Text provided:

************

Xenoblade Chronicles 3: Future Redeemed has the unenviable task of tying up a trilogy that can take more than 300 hours to play through. While it does have its flaws like the games that precede it, Future Redeemed is a love letter to fans who invested time in all three games. New and familiar faces make the cast of Future Redeemed as delightful as the base game, while gameplay changes improve both world exploration and combat. The main story can take as little as 10 hours to complete if you rush through it, but seeing everything the DLC has to offer will take you at least 30 to 40 hours.
It’s hard to believe the original Xenoblade Chronicles almost never made it to North America. In fact, a fan campaign dubbed Operation Rainfall played a part in bringing Xenoblade Chronicles to North America, depending on who you want to believe. Now, over a decade later, the “Klaus trilogy” has officially come to an end with the release of Future Redeemed on April 25, 2023. Given the success and how wonderful Xenoblade Chronicles 2: Torna The Golden Country is — it got its own physical release after all — expectations were understandably high for Future Redeemed. After all, while the ending of Xenoblade Chronicles 3 was satisfying, it left many unanswered questions.
So you have a better understanding of my perspective, Xenoblade Chronicles 3 is on my list of the best games I’ve ever played. I found its overall experience and cast the best of the three games. In terms of combat, the system from Torna The Golden Country was my favorite. The changes that were made in that DLC really improved on Xenoblade Chronicles 2’s base experience. I have a hard time comparing Xenoblade Chronicles with Xenoblade Chronicles 2, as both games have their strengths and weaknesses. I liked the cast from Xenoblade Chronicles 2 over the cast from Xenoblade Chronicles 1, but I prefer the story from the first game over the second.

************

Data lines:

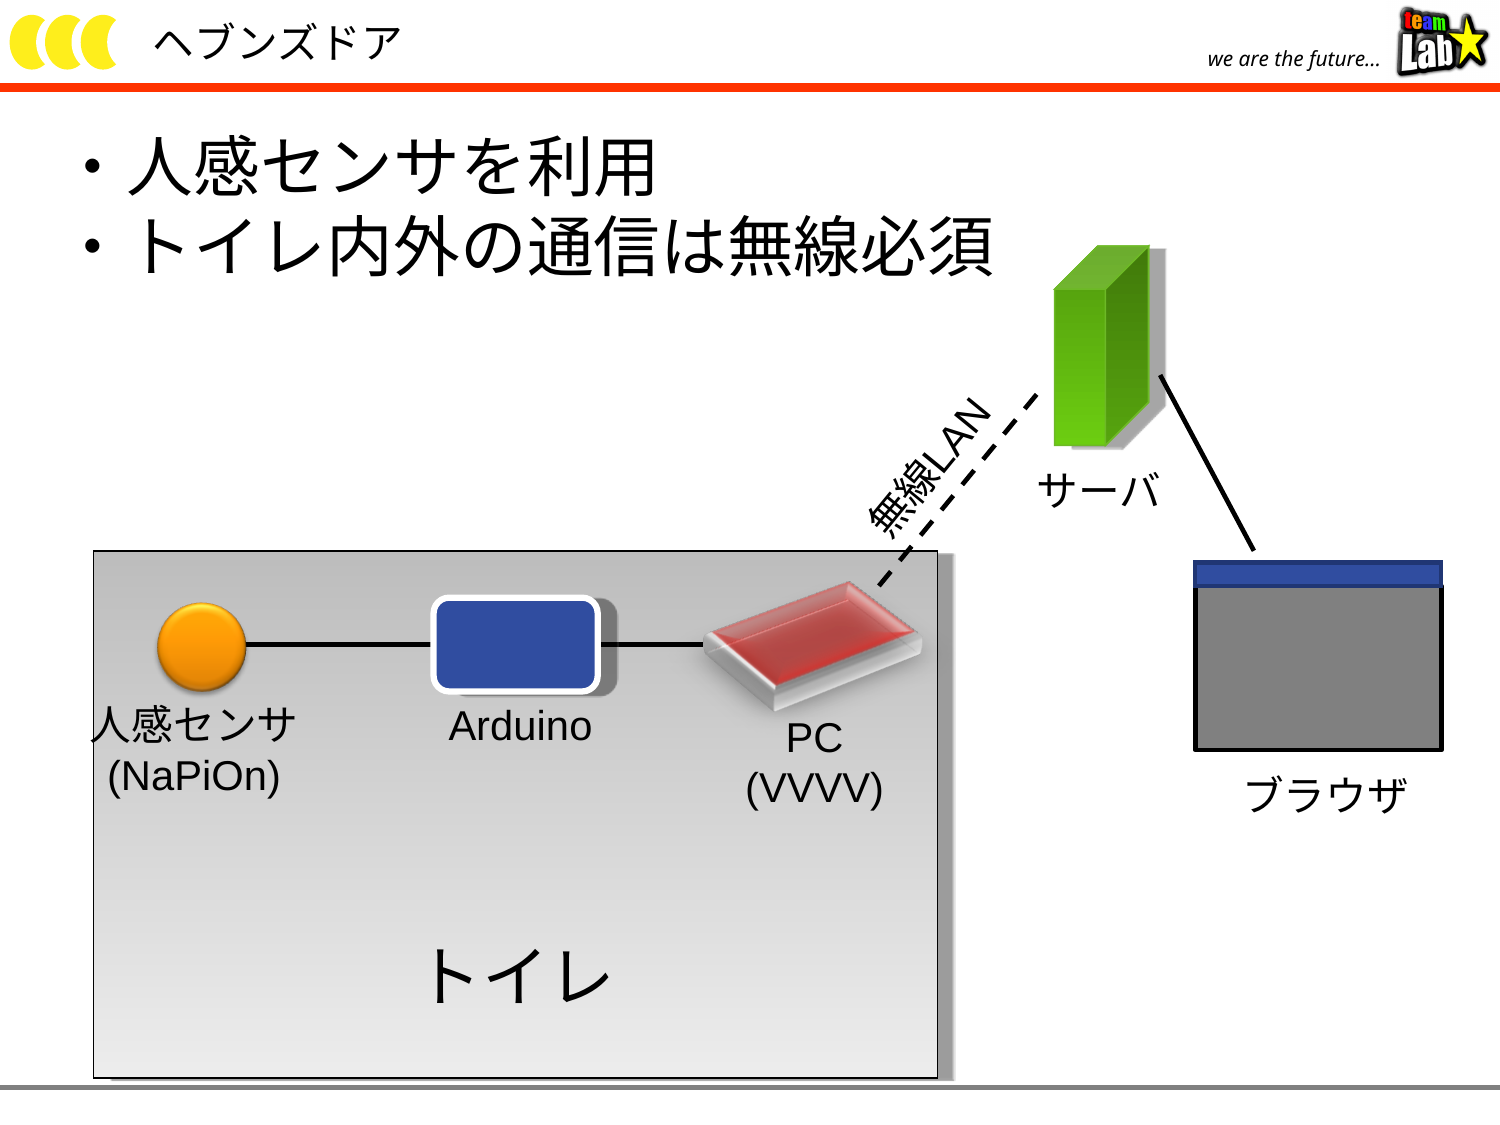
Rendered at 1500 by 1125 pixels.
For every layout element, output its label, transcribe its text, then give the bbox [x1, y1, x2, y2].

text_box [1195, 562, 1442, 751]
text_box トイレ [93, 550, 888, 691]
text_box [433, 597, 598, 691]
text_box ・人感センサを利用 ・トイレ内外の通信は無線必須 [44, 117, 1010, 293]
picture [629, 560, 997, 761]
text_box サーバ [1021, 457, 1177, 523]
text_box 無線LAN [842, 370, 1016, 563]
text_box ブラウザ [1227, 761, 1424, 828]
text_box トイレ [905, 550, 938, 560]
title ヘブンズドア [137, 9, 925, 75]
picture [1386, 0, 1499, 83]
text_box トイレ [93, 647, 938, 1079]
text_box PC (VVVV) [730, 703, 899, 819]
text_box 人感センサ (NaPiOn) [75, 691, 314, 807]
picture [148, 598, 255, 691]
text_box [1054, 246, 1149, 446]
text_box Arduino [433, 691, 608, 757]
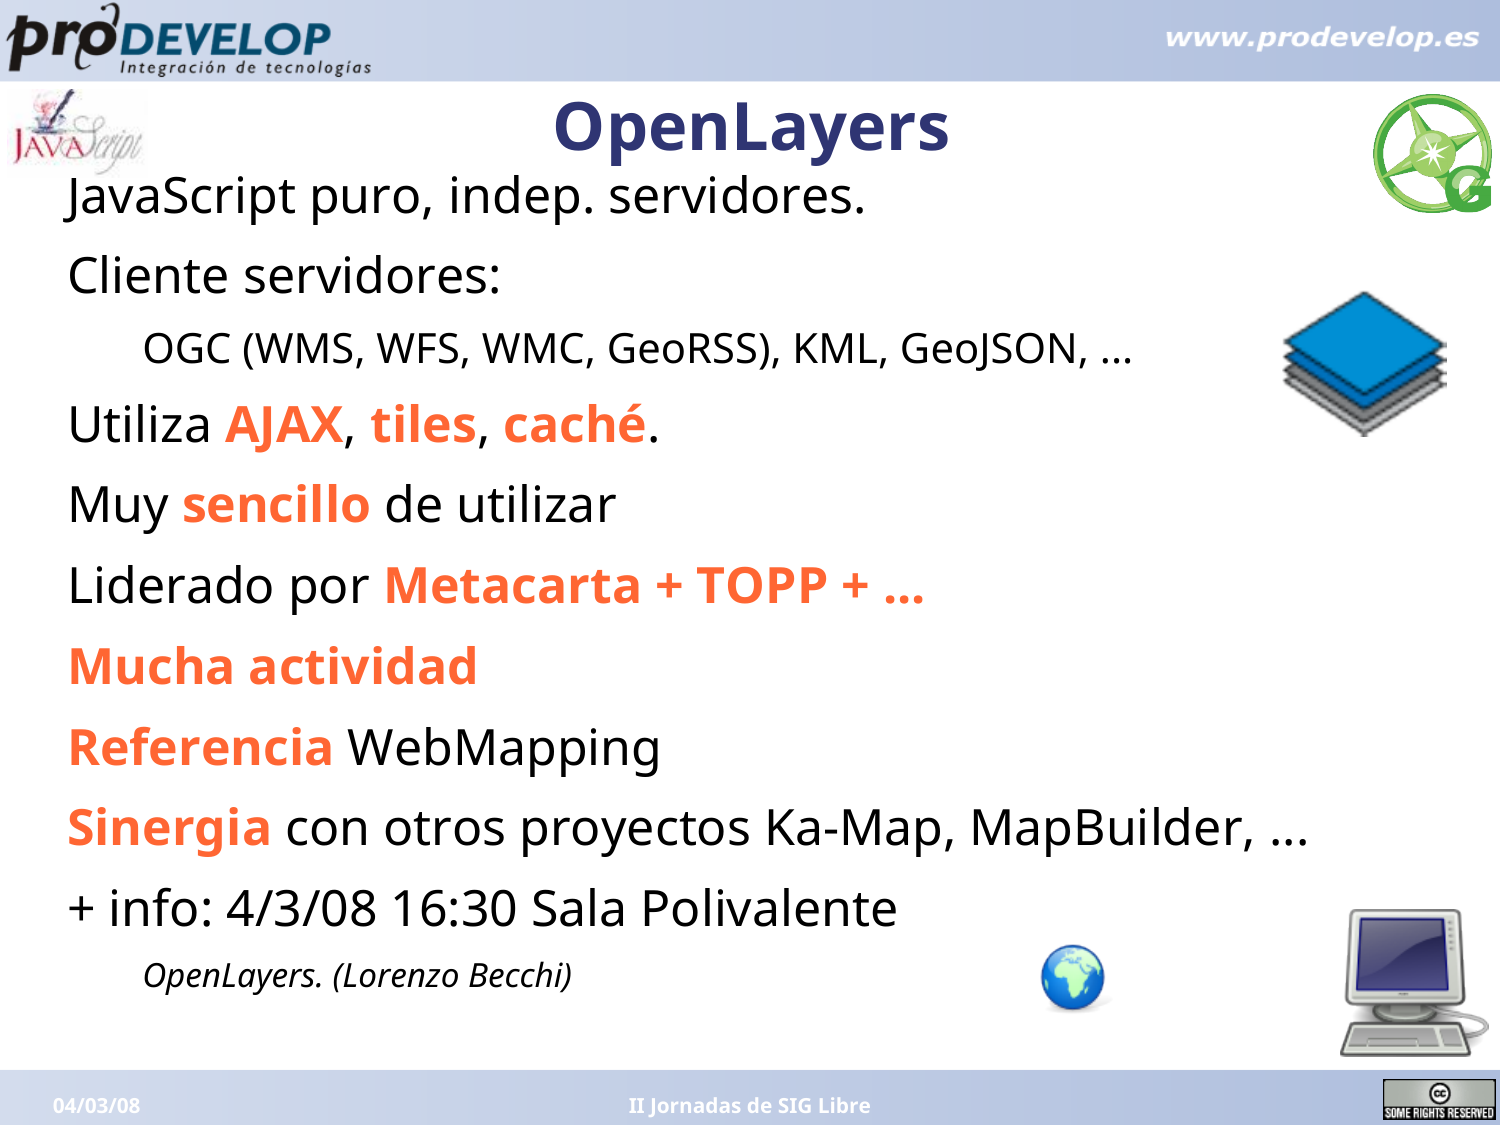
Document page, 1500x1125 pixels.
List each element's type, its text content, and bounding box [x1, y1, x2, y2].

title OpenLayers [76, 38, 1427, 159]
picture [0, 0, 1500, 1125]
list JavaScript puro, indep. servidores. Cliente servidores: OGC (WMS, WFS, WMC, GeoRSS), KML, GeoJSON, ... Utiliza AJAX, tiles, caché. Muy sencillo de utilizar Liderado por Metacarta + TOPP + ... Mucha actividad Referencia WebMapping Sinergia con otros proyectos Ka-Map, MapBuilder, ... + info: 4/3/08 16:30 Sala Polivalente OpenLayers. (Lorenzo Becchi) [67, 159, 1477, 1068]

************

Problems and tasks:
1. According to the Future Redeemed review, on what date was Future Redeemed released?
2. Reproduce the Future Redeemed review word for word, everything from "Xenoblade Chronicles 3: Future" down to "to 40 hours.".

Answers to the exercise:
1. April 25, 2023

2.
Xenoblade Chronicles 3: Future Redeemed has the unenviable task of tying up a trilogy that can take more than 300 hours to play through. While it does have its flaws like the games that precede it, Future Redeemed is a love letter to fans who invested time in all three games. New and familiar faces make the cast of Future Redeemed as delightful as the base game, while gameplay changes improve both world exploration and combat. The main story can take as little as 10 hours to complete if you rush through it, but seeing everything the DLC has to offer will take you at least 30 to 40 hours.